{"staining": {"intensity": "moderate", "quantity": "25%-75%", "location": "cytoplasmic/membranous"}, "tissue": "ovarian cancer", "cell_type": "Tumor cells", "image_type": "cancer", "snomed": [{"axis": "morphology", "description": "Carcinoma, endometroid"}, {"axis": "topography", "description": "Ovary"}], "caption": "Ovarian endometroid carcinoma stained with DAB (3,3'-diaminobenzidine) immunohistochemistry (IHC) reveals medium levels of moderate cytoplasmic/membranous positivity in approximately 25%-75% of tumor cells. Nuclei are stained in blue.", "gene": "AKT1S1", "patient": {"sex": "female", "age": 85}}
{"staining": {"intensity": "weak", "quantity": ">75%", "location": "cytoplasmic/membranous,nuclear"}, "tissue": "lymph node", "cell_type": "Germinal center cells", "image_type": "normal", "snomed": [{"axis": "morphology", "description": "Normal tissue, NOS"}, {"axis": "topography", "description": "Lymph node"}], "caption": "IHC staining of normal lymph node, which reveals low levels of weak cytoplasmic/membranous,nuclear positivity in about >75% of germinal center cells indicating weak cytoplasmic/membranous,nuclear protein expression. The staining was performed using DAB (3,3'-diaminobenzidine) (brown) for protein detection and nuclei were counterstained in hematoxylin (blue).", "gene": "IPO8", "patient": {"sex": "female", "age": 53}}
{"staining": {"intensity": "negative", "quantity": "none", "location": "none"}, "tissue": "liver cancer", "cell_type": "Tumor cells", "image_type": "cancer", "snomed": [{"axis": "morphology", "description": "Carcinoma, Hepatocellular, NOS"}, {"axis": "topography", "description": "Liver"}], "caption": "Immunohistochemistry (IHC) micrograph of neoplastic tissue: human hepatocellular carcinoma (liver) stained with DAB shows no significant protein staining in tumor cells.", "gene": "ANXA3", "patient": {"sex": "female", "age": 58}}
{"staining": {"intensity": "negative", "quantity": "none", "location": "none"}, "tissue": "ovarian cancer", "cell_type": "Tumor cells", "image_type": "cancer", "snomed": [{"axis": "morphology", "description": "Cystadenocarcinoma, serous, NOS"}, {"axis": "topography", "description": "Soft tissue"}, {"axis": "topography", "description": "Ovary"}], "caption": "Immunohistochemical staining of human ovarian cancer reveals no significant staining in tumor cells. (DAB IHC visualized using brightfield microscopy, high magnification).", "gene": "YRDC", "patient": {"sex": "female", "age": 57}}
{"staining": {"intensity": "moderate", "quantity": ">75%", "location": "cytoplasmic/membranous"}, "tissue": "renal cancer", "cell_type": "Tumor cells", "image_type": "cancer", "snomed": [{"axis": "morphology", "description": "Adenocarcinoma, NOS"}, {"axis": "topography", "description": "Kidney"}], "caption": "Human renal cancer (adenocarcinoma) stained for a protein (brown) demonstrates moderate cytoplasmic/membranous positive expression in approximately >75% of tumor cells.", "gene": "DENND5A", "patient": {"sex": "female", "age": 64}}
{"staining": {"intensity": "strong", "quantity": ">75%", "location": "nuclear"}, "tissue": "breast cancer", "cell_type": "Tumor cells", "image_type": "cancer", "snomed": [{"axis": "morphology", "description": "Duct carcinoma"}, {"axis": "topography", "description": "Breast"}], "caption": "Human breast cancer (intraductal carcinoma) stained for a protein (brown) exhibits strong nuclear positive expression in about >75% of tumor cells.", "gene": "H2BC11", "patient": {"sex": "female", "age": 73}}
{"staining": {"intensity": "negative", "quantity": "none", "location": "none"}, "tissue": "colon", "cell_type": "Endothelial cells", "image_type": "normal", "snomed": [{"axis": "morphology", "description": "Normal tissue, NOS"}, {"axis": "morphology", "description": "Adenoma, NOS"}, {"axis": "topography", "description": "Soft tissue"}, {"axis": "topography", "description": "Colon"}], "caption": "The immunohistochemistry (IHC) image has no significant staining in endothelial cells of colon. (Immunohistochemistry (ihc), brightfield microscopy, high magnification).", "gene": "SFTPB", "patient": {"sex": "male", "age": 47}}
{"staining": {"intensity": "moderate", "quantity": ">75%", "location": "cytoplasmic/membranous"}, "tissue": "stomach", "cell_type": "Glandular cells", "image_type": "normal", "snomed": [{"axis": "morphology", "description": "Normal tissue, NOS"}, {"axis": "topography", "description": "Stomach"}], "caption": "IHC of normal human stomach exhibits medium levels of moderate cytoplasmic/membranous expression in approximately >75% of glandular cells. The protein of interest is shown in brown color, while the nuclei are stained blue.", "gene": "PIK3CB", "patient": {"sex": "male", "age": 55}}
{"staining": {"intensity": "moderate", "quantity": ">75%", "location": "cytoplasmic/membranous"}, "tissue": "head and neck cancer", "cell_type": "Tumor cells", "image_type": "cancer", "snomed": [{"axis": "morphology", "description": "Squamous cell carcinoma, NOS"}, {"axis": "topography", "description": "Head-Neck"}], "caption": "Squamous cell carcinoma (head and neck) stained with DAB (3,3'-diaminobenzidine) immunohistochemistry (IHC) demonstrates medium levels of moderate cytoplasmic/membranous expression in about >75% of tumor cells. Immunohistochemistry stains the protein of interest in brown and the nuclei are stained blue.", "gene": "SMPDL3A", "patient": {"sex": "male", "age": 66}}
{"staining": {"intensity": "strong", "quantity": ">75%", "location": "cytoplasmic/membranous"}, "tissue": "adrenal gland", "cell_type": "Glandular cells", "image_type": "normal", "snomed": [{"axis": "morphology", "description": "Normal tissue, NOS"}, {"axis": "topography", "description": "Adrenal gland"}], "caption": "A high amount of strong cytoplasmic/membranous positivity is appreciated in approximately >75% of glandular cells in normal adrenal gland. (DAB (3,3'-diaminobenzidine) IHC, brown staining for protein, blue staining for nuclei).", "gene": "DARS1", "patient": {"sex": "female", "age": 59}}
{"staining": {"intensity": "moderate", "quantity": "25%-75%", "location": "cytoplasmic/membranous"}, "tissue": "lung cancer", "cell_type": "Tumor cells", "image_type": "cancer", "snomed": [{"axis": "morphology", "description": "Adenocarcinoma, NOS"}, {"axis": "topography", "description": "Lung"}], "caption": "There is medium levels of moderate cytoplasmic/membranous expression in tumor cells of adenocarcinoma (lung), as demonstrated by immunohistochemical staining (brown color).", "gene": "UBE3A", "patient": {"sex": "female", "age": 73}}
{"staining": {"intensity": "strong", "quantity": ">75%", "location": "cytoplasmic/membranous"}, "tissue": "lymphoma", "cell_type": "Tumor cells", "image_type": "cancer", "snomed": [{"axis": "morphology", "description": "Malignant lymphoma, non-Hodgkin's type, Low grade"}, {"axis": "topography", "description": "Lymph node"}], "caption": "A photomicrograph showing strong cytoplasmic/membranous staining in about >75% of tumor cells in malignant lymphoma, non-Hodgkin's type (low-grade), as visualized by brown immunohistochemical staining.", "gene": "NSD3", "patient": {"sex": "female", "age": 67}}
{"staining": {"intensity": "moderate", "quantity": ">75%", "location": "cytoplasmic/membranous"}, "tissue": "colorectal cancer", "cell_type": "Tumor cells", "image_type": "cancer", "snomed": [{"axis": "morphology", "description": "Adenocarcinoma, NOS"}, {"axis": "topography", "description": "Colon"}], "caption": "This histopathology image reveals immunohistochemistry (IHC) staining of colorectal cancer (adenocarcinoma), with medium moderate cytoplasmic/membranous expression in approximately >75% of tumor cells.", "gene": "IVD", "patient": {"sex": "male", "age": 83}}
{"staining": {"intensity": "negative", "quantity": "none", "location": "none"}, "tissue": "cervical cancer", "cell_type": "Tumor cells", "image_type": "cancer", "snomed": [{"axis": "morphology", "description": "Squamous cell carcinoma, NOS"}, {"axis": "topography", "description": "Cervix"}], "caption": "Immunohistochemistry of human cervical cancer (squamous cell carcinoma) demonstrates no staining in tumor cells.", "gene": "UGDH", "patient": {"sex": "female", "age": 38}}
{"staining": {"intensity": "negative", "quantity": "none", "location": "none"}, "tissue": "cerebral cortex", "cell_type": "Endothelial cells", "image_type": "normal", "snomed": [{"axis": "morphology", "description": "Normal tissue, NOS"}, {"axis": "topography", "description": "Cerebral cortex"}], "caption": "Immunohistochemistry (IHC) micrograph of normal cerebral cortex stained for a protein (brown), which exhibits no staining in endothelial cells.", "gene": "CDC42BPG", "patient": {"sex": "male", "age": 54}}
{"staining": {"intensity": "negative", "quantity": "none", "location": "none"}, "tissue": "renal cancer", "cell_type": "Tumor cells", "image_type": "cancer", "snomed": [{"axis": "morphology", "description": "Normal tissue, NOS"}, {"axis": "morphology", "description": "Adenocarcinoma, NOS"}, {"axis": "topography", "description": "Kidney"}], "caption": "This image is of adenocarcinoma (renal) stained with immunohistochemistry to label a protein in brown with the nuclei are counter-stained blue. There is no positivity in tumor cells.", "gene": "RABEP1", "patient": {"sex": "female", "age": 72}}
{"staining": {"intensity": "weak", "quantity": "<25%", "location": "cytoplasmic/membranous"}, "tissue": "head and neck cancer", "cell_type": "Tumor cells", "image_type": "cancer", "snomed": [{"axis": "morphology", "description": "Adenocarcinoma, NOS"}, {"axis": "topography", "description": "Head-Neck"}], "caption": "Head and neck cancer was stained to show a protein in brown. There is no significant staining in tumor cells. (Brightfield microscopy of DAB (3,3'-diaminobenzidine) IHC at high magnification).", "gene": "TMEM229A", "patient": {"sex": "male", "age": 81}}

- - -

## What you have to do
From the line that contains "micrograph of normal" through the last line of the records above, copy every line exactly and leave out the rest.

## Task result
{"staining": {"intensity": "negative", "quantity": "none", "location": "none"}, "tissue": "cerebral cortex", "cell_type": "Endothelial cells", "image_type": "normal", "snomed": [{"axis": "morphology", "description": "Normal tissue, NOS"}, {"axis": "topography", "description": "Cerebral cortex"}], "caption": "Immunohistochemistry (IHC) micrograph of normal cerebral cortex stained for a protein (brown), which exhibits no staining in endothelial cells.", "gene": "CDC42BPG", "patient": {"sex": "male", "age": 54}}
{"staining": {"intensity": "negative", "quantity": "none", "location": "none"}, "tissue": "renal cancer", "cell_type": "Tumor cells", "image_type": "cancer", "snomed": [{"axis": "morphology", "description": "Normal tissue, NOS"}, {"axis": "morphology", "description": "Adenocarcinoma, NOS"}, {"axis": "topography", "description": "Kidney"}], "caption": "This image is of adenocarcinoma (renal) stained with immunohistochemistry to label a protein in brown with the nuclei are counter-stained blue. There is no positivity in tumor cells.", "gene": "RABEP1", "patient": {"sex": "female", "age": 72}}
{"staining": {"intensity": "weak", "quantity": "<25%", "location": "cytoplasmic/membranous"}, "tissue": "head and neck cancer", "cell_type": "Tumor cells", "image_type": "cancer", "snomed": [{"axis": "morphology", "description": "Adenocarcinoma, NOS"}, {"axis": "topography", "description": "Head-Neck"}], "caption": "Head and neck cancer was stained to show a protein in brown. There is no significant staining in tumor cells. (Brightfield microscopy of DAB (3,3'-diaminobenzidine) IHC at high magnification).", "gene": "TMEM229A", "patient": {"sex": "male", "age": 81}}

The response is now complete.